──────── Material to process ────────
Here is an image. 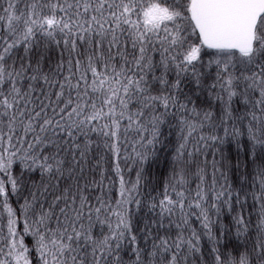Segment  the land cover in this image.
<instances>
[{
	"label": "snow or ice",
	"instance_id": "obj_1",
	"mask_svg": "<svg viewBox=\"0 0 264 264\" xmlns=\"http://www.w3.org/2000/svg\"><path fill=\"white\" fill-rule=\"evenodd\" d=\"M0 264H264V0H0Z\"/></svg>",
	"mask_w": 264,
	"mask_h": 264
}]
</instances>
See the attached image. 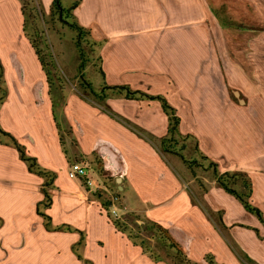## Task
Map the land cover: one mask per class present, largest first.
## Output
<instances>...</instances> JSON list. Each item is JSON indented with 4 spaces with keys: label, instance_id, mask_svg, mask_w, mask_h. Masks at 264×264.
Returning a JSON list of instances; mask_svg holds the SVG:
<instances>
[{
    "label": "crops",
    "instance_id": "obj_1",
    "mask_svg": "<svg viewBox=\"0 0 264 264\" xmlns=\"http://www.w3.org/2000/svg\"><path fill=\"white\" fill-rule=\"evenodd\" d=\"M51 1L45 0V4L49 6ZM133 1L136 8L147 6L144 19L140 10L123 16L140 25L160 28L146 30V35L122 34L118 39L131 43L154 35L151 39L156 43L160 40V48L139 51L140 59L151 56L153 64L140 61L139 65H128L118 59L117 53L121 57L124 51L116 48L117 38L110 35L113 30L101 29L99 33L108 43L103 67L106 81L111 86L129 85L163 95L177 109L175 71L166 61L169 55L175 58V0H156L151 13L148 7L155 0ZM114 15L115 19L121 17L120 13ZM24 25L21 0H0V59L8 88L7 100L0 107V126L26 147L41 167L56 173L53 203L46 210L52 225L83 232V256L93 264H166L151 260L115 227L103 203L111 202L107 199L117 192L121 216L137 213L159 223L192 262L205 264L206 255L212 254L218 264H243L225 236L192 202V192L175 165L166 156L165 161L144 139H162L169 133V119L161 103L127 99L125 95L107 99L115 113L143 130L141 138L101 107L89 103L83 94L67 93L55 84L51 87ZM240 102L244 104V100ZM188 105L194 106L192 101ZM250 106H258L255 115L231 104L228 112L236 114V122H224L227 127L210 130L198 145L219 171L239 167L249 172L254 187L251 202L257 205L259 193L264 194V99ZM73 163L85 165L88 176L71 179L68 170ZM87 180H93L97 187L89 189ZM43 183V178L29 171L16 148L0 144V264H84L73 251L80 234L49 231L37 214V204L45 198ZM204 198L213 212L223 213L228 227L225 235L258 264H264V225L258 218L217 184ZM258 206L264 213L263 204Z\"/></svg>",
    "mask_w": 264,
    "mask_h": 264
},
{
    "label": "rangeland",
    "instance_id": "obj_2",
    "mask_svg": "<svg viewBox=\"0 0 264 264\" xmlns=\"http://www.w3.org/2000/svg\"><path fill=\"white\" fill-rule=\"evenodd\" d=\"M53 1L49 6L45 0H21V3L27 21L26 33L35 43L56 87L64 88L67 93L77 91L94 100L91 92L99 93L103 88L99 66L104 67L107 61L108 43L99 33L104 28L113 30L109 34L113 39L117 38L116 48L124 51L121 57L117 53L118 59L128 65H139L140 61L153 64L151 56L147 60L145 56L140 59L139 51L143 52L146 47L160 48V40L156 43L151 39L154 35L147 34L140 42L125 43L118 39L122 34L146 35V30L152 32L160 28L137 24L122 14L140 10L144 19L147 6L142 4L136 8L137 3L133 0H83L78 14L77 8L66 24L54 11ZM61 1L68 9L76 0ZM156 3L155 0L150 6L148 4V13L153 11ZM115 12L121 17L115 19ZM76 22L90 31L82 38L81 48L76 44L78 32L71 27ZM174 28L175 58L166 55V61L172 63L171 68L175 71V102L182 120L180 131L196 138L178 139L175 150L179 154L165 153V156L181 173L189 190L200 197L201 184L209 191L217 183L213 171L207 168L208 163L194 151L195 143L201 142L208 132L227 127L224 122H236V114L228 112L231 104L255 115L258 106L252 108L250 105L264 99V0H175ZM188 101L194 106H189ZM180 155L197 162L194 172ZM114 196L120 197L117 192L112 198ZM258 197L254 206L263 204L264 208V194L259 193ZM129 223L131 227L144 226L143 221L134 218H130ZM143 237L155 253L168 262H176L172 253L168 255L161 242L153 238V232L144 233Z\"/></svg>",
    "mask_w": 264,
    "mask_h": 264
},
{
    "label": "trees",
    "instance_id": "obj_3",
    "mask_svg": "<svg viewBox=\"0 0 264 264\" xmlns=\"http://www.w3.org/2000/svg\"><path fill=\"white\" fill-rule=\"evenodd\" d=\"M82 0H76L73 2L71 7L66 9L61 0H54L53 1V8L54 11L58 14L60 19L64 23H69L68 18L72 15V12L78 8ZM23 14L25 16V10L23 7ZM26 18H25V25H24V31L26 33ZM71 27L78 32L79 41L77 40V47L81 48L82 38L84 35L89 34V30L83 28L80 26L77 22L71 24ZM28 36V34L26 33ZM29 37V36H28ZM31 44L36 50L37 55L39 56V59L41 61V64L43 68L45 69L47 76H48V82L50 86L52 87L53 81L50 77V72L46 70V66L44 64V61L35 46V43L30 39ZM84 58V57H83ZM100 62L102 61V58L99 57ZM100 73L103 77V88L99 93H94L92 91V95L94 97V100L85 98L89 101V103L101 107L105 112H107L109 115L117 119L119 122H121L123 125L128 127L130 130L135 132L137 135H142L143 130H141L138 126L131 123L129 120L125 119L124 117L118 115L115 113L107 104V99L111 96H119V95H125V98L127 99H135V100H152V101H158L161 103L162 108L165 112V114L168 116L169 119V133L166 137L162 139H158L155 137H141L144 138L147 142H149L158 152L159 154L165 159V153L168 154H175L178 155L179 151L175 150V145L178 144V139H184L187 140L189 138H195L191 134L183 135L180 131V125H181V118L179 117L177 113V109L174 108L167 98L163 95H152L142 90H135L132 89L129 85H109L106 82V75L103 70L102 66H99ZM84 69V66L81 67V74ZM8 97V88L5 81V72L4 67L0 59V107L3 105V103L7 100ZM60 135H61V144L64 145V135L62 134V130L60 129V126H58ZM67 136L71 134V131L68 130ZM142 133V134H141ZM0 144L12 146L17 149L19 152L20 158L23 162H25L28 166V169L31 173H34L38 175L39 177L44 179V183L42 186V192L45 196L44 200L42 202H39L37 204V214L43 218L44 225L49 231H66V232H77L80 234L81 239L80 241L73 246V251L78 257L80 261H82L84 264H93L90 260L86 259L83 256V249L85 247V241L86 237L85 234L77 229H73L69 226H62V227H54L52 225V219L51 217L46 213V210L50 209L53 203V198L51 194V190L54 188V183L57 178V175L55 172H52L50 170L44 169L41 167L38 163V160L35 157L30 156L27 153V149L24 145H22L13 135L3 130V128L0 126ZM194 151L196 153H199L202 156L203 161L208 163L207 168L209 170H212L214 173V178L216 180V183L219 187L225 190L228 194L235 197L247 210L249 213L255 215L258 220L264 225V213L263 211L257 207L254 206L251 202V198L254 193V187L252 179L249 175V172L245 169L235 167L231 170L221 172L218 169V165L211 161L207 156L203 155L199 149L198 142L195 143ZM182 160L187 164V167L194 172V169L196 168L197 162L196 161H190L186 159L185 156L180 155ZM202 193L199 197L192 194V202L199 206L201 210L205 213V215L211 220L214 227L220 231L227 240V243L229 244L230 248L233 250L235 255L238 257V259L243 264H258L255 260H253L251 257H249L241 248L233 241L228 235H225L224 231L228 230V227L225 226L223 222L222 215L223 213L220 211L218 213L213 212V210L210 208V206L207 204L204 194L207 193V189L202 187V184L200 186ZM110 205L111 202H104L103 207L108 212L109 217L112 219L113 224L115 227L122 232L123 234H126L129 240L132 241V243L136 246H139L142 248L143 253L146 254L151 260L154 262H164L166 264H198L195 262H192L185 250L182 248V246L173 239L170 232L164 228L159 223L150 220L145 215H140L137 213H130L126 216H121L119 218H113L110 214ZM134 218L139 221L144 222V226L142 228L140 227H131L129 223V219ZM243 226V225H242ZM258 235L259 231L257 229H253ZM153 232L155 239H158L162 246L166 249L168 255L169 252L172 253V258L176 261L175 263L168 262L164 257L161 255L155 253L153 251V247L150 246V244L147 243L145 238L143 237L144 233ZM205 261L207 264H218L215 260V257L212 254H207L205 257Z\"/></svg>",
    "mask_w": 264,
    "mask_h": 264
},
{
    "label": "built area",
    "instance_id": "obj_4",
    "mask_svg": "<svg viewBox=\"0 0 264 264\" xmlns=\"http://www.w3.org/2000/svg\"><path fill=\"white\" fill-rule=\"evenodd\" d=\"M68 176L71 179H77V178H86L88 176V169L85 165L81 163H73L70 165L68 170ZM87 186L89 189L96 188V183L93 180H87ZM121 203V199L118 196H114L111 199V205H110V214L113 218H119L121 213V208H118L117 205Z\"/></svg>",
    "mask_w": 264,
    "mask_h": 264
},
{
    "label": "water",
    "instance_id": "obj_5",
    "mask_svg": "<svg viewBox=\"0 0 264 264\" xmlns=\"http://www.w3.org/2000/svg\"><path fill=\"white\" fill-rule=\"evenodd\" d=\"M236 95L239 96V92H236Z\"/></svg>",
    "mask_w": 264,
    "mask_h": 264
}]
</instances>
────────
*Exercise aim*:
Please count the lines above that contain the string "label", matching case exactly, and reply with only that number.

*Exercise solution*:
7